With 
          the growth of the film industry, Utah state government began aggressively 
          to promote Utah as a locale for filmmaking. The first film shot on location 
          in Utah, Tom Mix's Deadwood Dick (1922), used Kanab and the surrounding 
          area for chases through canyons, immense open plains, and scenic rock 
          formations. Deadwood Dick was followed by hundreds of other movies, 
          including Drums Along the Mohawk, My Friend Flicka, My Darling Clementine 
          and, more recently, Indiana Jones: The Last Crusade.
                    Legitimate 
                      theatrical activity found a home in the state universities and colleges, 
                      with additional support from little theater groups and occasional road 
                      productions. Besides Maud May Babcock, important promoters of theater 
                      at the University of Utah were Lila Eccles Brimhall, C. Lowell Lees, 
                      and Keith M. Engar. Brimhall, a Babcock student and protégé, taught 
                      at the university from 1929 to 1960. Lees for many years directed theater 
                      at the university, worked for a theater to house the university's dramatic 
                      efforts, and introduced children's theater to Utah. Keith Engar instituted 
                      the annual production of a classic Greek play in an outdoor setting.

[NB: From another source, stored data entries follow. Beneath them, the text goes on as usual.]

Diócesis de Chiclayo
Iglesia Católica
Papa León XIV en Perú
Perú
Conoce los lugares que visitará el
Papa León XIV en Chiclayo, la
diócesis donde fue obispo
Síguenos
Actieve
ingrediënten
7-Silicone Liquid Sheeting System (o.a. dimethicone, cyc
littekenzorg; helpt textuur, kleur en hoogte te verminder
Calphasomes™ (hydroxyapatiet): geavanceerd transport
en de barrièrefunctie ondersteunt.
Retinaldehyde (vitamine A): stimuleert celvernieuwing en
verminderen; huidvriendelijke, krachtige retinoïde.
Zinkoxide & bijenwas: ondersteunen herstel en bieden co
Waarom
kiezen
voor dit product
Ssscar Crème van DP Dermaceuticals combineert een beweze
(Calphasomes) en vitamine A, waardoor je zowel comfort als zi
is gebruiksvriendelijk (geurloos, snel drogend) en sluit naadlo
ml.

                    Dramatic 
                      activity also prospered at Brigham Young University. It began with two 
                      or three plays per year being presented in the 1880s. Important names 
                      in BYU's Theater history include T. Earl Pardoe, who taught there from 
                      1919 to 1952 and emphasized dramatic training and performance rather 
                      than oral reading, and Harold I. Hansen, who introduced experimental 
                      theater, arena productions, and children's theater as well as working 
                      for a permanent theater to house the university's dramatic productions. 
                      During the years 1951 to 1975, more than 2,700 productions were presented 
                      at BYU with to audiences of more than 2.5 million.